> Brief
Below are entries to be transcribed exactly; exclude the pictures from the copy.

> Information supplied
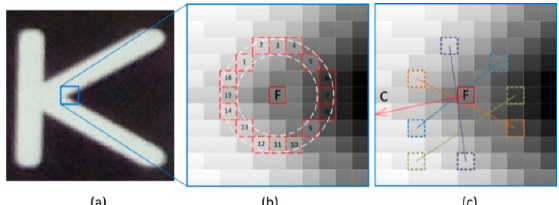
Figure 4. ( a ) The highlighted patch contains the pixels used for the keypoints detection; ( b ) The point F is a candidate keypoint [19], surrounded by a circle of sixteen points; ( c ) A number of pair-wise intensity comparisons describe point F [20], FC is the vector from keypoint F to the centroid C of the patch.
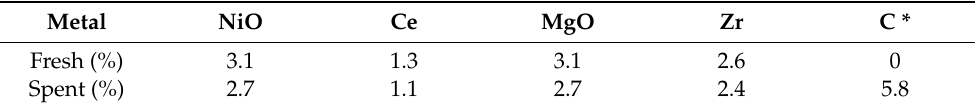
Figure 3. SEM images of ( a ) Fresh and ( b ) Spent 3 wt.% Ni/Ce-Zr-Mg/Al 2 O 3 catalysts.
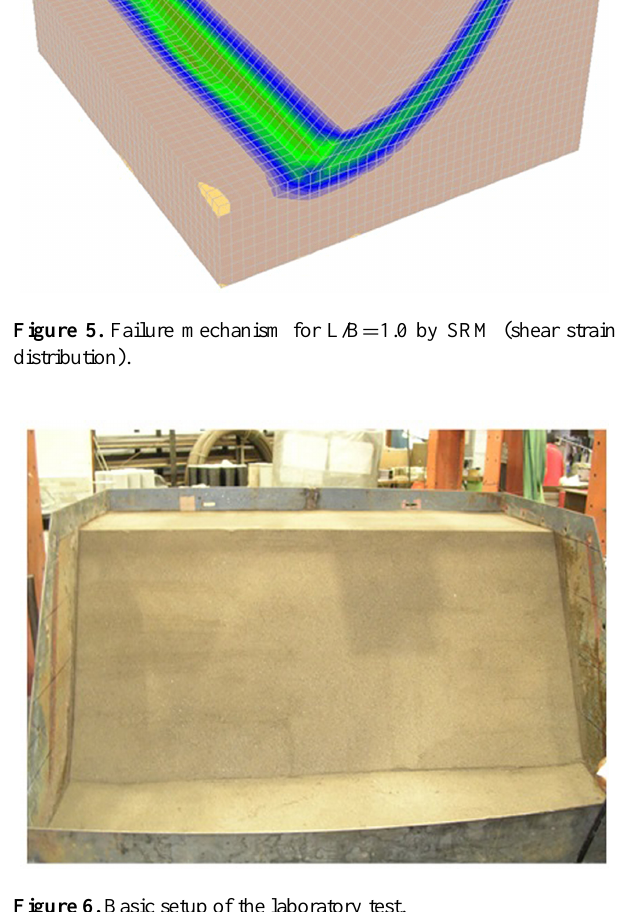
Figure 6. Basic setup of the laboratory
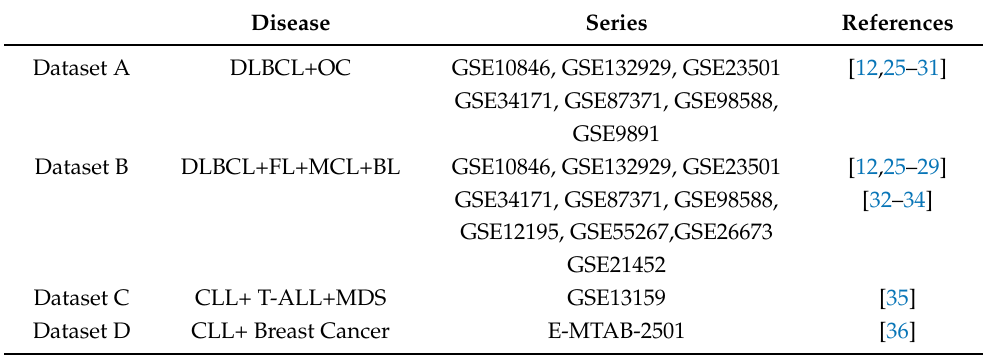
Table 3. Description of the dataset.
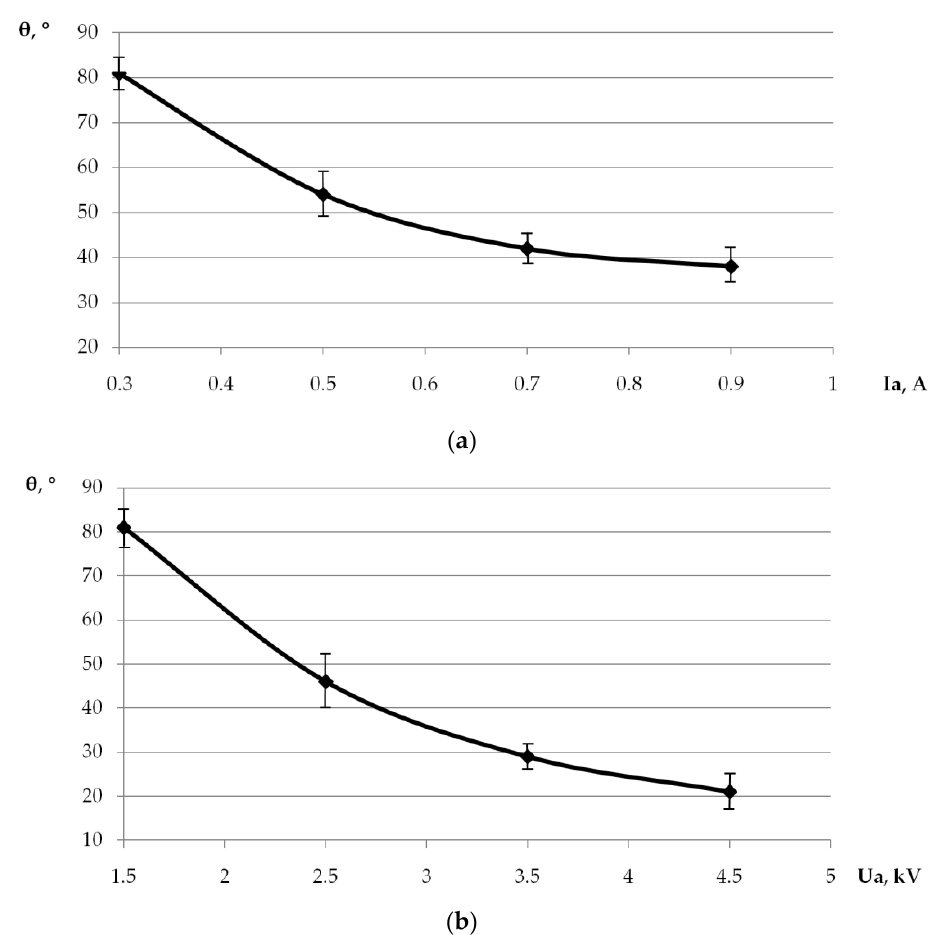
Figure 7. Dependence of the marginal wetting angle of wood samples treated with low-pressure RF plasma on ( a ) anode voltage at the (Ua, kV); and ( b ) anode current (Ia, A).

> Exercise result
Figure 4. ( a ) The highlighted patch contains the pixels used for the keypoints detection; ( b ) The point F is a candidate keypoint [19], surrounded by a circle of sixteen points; ( c ) A number of pair-wise intensity comparisons describe point F [20], FC is the vector from keypoint F to the centroid C of the patch.
Figure 3. SEM images of ( a ) Fresh and ( b ) Spent 3 wt.% Ni/Ce-Zr-Mg/Al 2 O 3 catalysts.
Figure 6. Basic setup of the laboratory
Table 3. Description of the dataset.
Figure 7. Dependence of the marginal wetting angle of wood samples treated with low-pressure RF plasma on ( a ) anode voltage at the (Ua, kV); and ( b ) anode current (Ia, A).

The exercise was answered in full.